Open Season (1974)
6/10
Deliverance Season
20 May 2023
Warning: Spoilers
"Open Season" claims that it's an update of The Most Dangerous Game. That was a book, right?

Filmed in the 1970s and released in 1974.

This wouldn't be riding off the back of "Deliverance," would it?

I hope it wasn't inspired by The Zodiac.

This is the movie where he says, "Let's see some identification," in a smooth tone, right?

After an annoying hippy song played on repeat, the movie finally starts with a bunch of trick-or-treaters playing rough house at a cookout in celebration for three Zodiac types in training who are heading off up north the next day. (Pay attention to the start of the movie, or else you'll be confused at the end like me when it all jigsaws together.) What looks like Elvis, Bill Clinton, and some other two-faced sly dog, drive the Walley World family truckster out of the rat race and into the wilderness.

Already, the trio of predators has started scouting for potential targets.

The Bill Clinton lookalike does his best John Wayne when delivering that identification line.

The family truckster has fallen into the wrong hands and been used for evil purposes to taxi about the trio of baddies who abduct the T-X and her sugar daddy, Gabriel Byrne, who just tried to make a run for it but only managed to run around in circles.

Chained like dogs and held captive, the two victims are fattened up for the big game and broken down in an attempt to make them conform to the Stockholm Syndrome. There's a calm before the storm, with all this buttering up to lull them into a false sense of security. Look at Gabirel Byrne here, who's become a regular housewife, arms deep in soapy water, apron and all. There's not much hunting going on, only humiliation to degrade them. They're using some tactic other than what I stated-I can't put a name to it-to break them down.

I've been doing some thinking about that Zodiac fella lately. What if he met his match in an attempt to replicate the Lake Berryessa scene with someone else, was overpowered, and killed himself? It might be worth it to check records of who died in California after 1969.

Finally, the two captives are cut free, and the hunt is on.

Is that Teddy Duchamp holding that rifle?

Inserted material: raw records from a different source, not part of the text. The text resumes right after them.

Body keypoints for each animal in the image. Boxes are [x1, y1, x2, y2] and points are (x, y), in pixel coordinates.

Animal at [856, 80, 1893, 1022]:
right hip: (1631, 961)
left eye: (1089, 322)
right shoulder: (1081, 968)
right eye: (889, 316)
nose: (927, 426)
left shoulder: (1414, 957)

The rabbits are given a 30-minute head start and squander 90 seconds trying to reason with the trio.

I think the only good option in this scenario would be to do the unthinkable and hide under the house if accessible. It's a huge gamble, but it would be worth the risk if it were me.

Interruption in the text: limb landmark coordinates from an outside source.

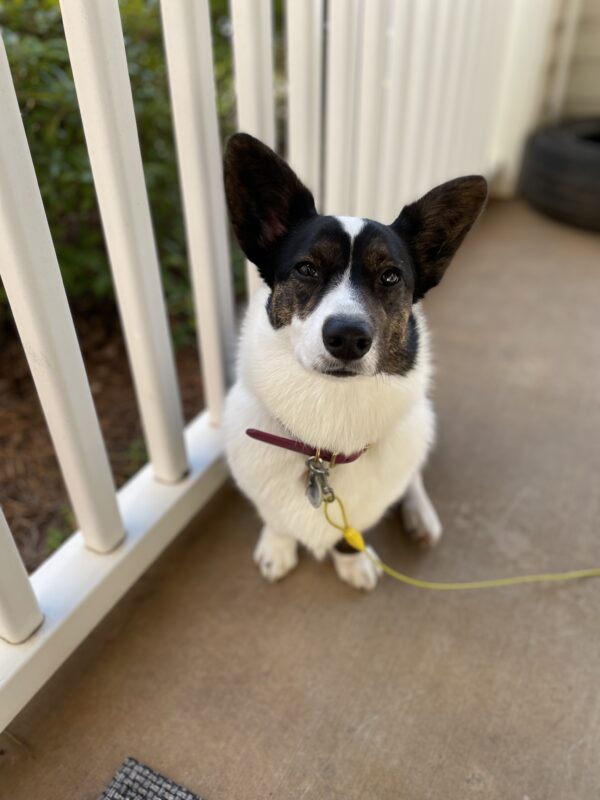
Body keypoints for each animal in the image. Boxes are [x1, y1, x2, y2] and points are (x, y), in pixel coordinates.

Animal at [223, 134, 486, 592]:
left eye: (390, 277)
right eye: (307, 268)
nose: (348, 337)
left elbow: (353, 527)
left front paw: (352, 559)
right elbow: (275, 516)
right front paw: (277, 545)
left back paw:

Gabriel Byrne only lasts about an hour before being easily picked off by Duchamp.

In a surprise move, a phantom guest shows up and starts picking off the trio of hunters. Yep, the tables are turned.

But who it actually is, I'm not entirely sure.

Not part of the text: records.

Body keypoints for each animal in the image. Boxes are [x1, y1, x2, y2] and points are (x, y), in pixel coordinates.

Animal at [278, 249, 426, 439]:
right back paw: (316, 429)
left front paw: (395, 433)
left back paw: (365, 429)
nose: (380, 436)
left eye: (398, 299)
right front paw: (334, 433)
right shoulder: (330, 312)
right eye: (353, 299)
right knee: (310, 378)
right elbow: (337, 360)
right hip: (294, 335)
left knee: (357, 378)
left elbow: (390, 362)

(At first I thought it was Fonda turning on his two buds.) Ohhhh, it's the professor from the original "Evil Dead," who buried his wife in the fruit cellar, who's the mysterious hunter. Him!

Well, obviously, as he's still talking on the tape reel. He should have left the damn thing alone, and no one would have gotten killed in either movie.

For a moment there, I thought it was Jim Jones narrating a taped bon voyage message before everything went south.